Top 5 Queries To Optimize Snowflake Warehouses

The Snowflake Data Cloud makes it easy to scale warehouses up and down to meet your needs. However, it is up to you to ensure that the scale and usage of those warehouses are efficient, fit your budget, and meet performance expectations.

In this blog, we’ll explore five simple queries that will help you identify inefficiencies in your Snowflake data warehouses to ensure you aren’t using more credits than necessary.

Ultimately, this blog will help you get the most out of your Snowflake usage. With that, let’s dive into the queries.

Identify Oversized Warehouses

This query will identify warehouses that are too large for their workloads by revealing warehouses with consistently low query average load percentages or low max query loads, indicating potential downsizing opportunities for cost efficiency.

				
					

SELECT
  warehouse_name,
  warehouse_size,
  MAX(query_load_percent) AS max_query_load,
  AVG(query_load_percent) AS avg_query_load,
  COUNT(*) AS query_count
FROM
  snowflake.account_usage.query_history
WHERE start_time >= DATEADD('DAY', -30, CURRENT_TIMESTAMP())
  AND query_load_percent IS NOT NULL
GROUP BY 1, 2
  HAVING max_query_load < 100 OR avg_query_load < 75
  ORDER BY 3, 4;

Warehouses identified by this query can be resized to a smaller warehouse by running the ALTER command against a warehouse:

				
					ALTER WAREHOUSE <warehouse_name> SET warehouse_size = <new_size>

Identify Undersized Warehouses Using Disk Spillage

Warehouses come with some amount of memory according to their size, but if the memory fills up, the data will spill, first to the local disk and then to the remote disk. Too much spillage to the local disk can slow a query down, and spillage to the remote disk can slow a query even more. Excessive disk spillage indicates that a warehouse is too small for its workload and should be increased in size.

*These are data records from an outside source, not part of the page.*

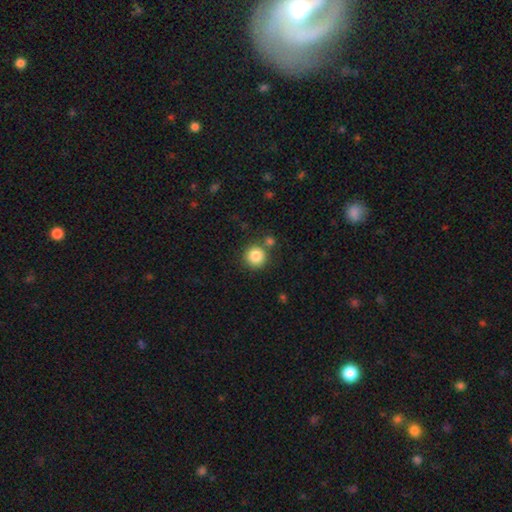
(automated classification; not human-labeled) smooth_or_featured: smooth (p=0.85) [alt: star or artifact p=0.10]
how_rounded: round (p=0.94) [alt: in between p=0.05]
merging: none (p=0.78) [alt: merger p=0.11]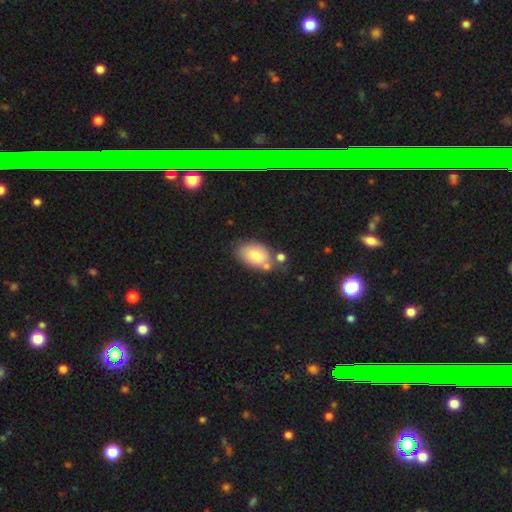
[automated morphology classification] A smooth galaxy with no disk features (78%) that is in between round and cigar-shaped (89%). Merging: none (58%).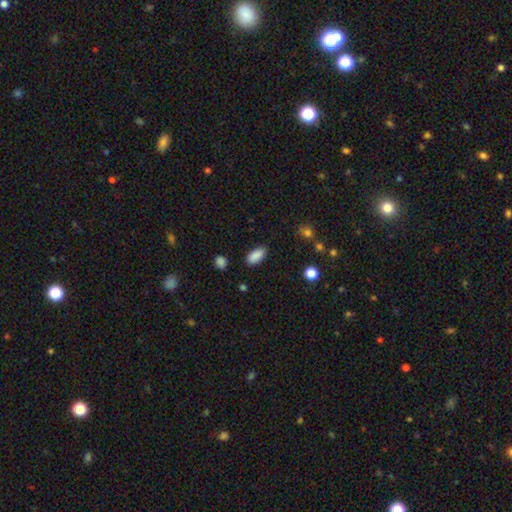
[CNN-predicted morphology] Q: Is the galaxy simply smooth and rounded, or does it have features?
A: smooth — 89%.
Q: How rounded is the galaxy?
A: in between — 89%.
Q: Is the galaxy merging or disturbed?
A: none — 86%.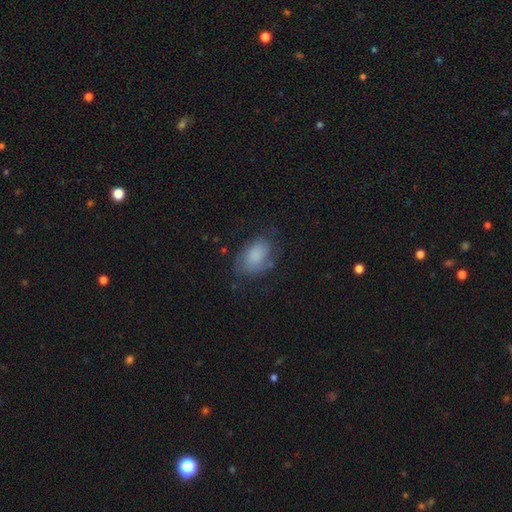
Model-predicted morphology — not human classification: Overall: smooth (76%). How rounded: in between (87%). Merging: none (59%; minor disturbance 27%).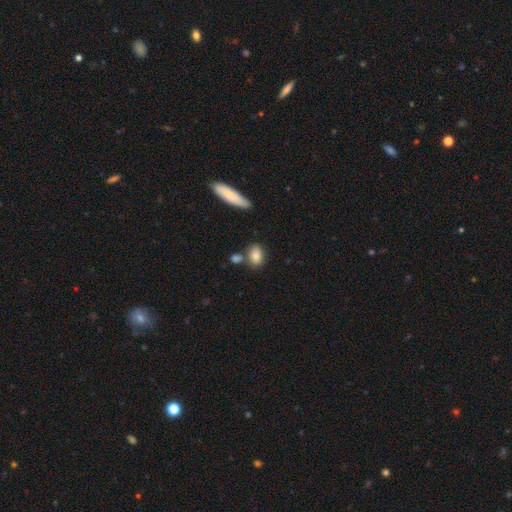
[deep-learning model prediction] Smooth or featured? smooth (81%)
How rounded? in between (76%)
Merging? none (67%)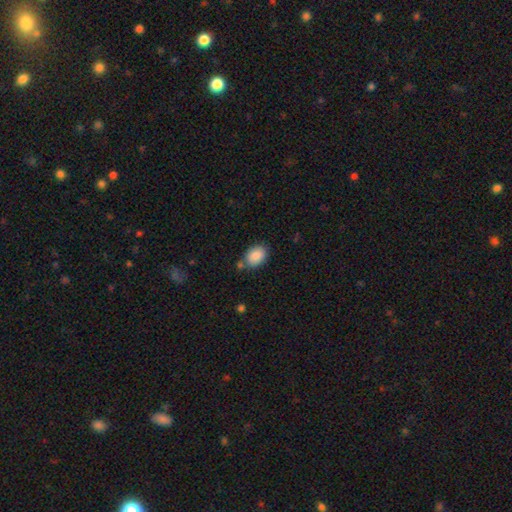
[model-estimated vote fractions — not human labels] smooth 88%, star or artifact 7%, featured or disk 5%. Down the decision tree: how rounded — in between (82%); merging — none (69%).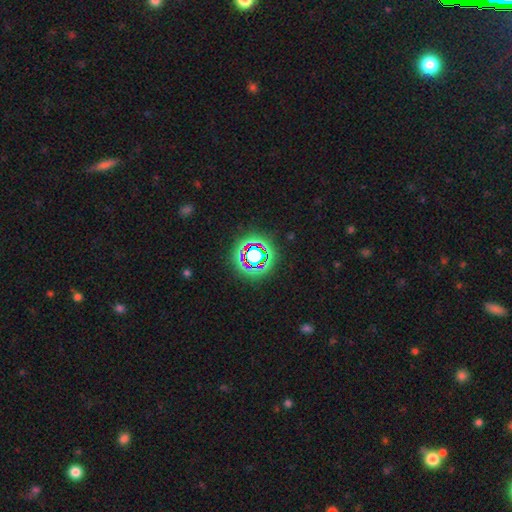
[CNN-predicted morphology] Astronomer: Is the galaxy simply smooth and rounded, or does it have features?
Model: star or artifact — 69%.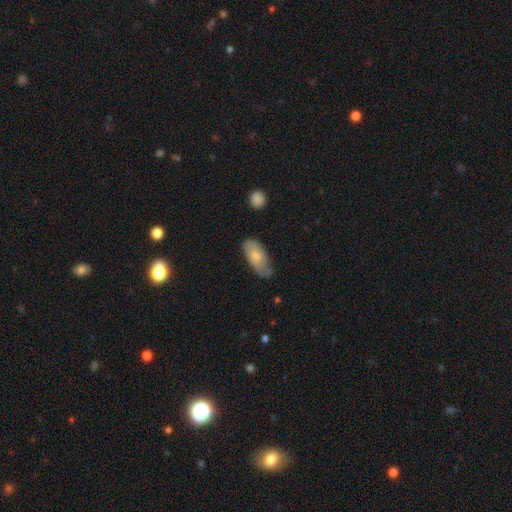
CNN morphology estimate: A smooth galaxy with no disk features (69%) that is in between round and cigar-shaped (89%).

Vote fractions:
- Smooth or featured? smooth: 69% / featured or disk: 25% / star or artifact: 6%
- How rounded? in between: 89% / cigar-shaped: 9% / round: 2%
- Merging? none: 59% / minor disturbance: 31% / major disturbance: 7% / merger: 2%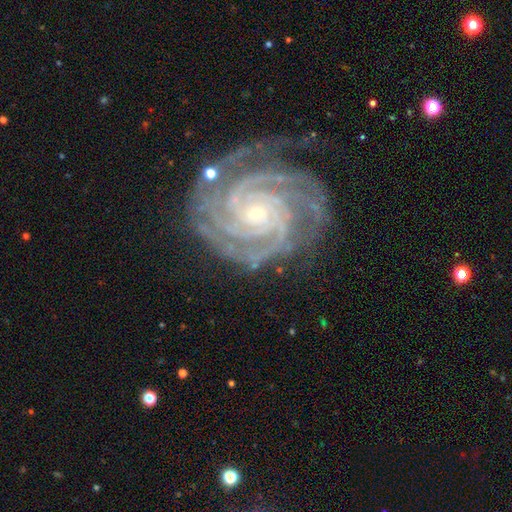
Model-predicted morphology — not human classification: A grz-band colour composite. It shows a featured or disk galaxy (93%) with no bar (68%), 4 (33%) tight (83%) spiral arms (99%) and a small central bulge (80%). Merging: none (75%).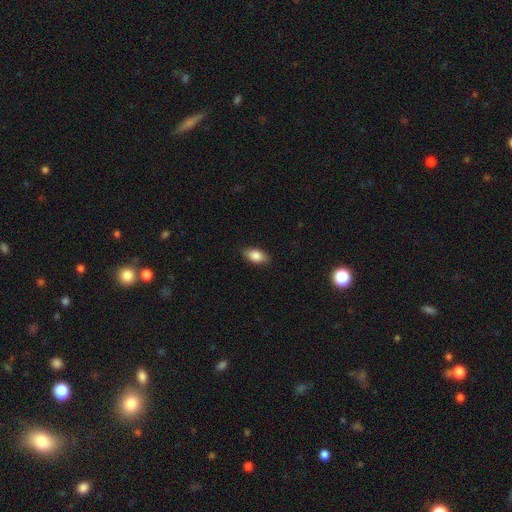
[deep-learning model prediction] smooth_or_featured: smooth (p=0.84) [alt: featured or disk p=0.09]
how_rounded: in between (p=0.89) [alt: cigar-shaped p=0.06]
merging: none (p=0.85) [alt: minor disturbance p=0.12]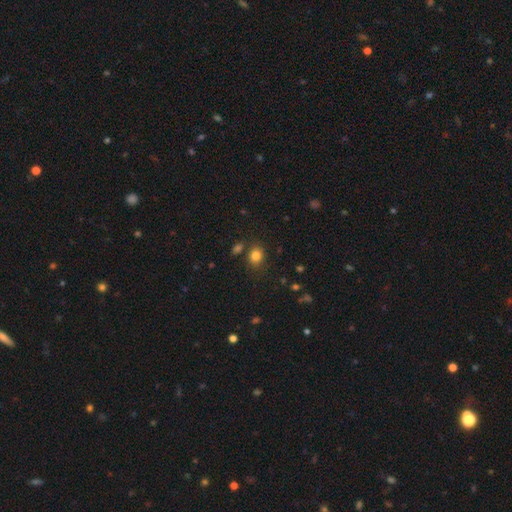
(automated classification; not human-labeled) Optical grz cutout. It shows a smooth galaxy with no disk features (81%) that is round (53%). Merging: none (77%).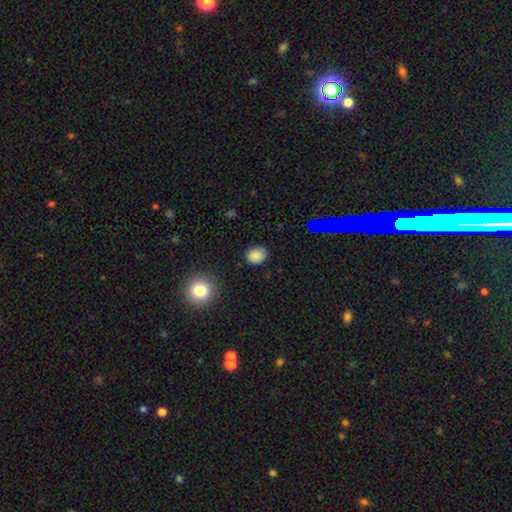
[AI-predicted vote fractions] smooth_or_featured: smooth (p=0.83) [alt: star or artifact p=0.12]
how_rounded: round (p=0.61) [alt: in between p=0.38]
merging: none (p=0.85) [alt: minor disturbance p=0.11]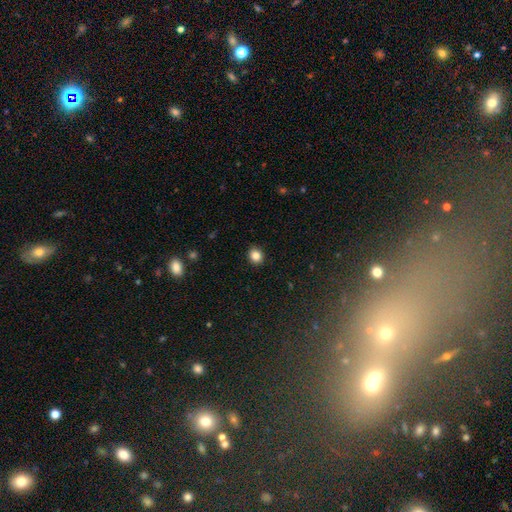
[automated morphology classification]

To find warehouses with spillage, use two separate queries for local and remote disk spillages:

				
					SELECT
    DATE_TRUNC('day', START_TIME) AS DATE,
    WAREHOUSE_NAME,
    SUM(BYTES_SPILLED_TO_LOCAL_STORAGE)
    / POWER(1024, 3) AS "Local Spillage (GB)"
FROM SNOWFLAKE.ACCOUNT_USAGE.QUERY_HISTORY
WHERE
    START_TIME >= CURRENT_DATE() - INTERVAL '30 DAYS'
    AND BYTES_SPILLED_TO_LOCAL_STORAGE > 0
GROUP BY 1, 2
ORDER BY "Local Spillage (GB)" DESC;

				
					SELECT
    DATE_TRUNC('day', START_TIME) AS DATE,
    WAREHOUSE_NAME,
    SUM(BYTES_SPILLED_TO_REMOTE_STORAGE)
    / POWER(1024, 3) AS "Remote Spillage (GB)"
FROM SNOWFLAKE.ACCOUNT_USAGE.QUERY_HISTORY
WHERE
    START_TIME >= CURRENT_DATE() - INTERVAL '30 DAYS'
    AND BYTES_SPILLED_TO_REMOTE_STORAGE > 0
GROUP BY 1, 2
ORDER BY "Remote Spillage (GB)" DESC;

Some spillage is okay, and the larger warehouses working on larger data can be expected to have large spillage.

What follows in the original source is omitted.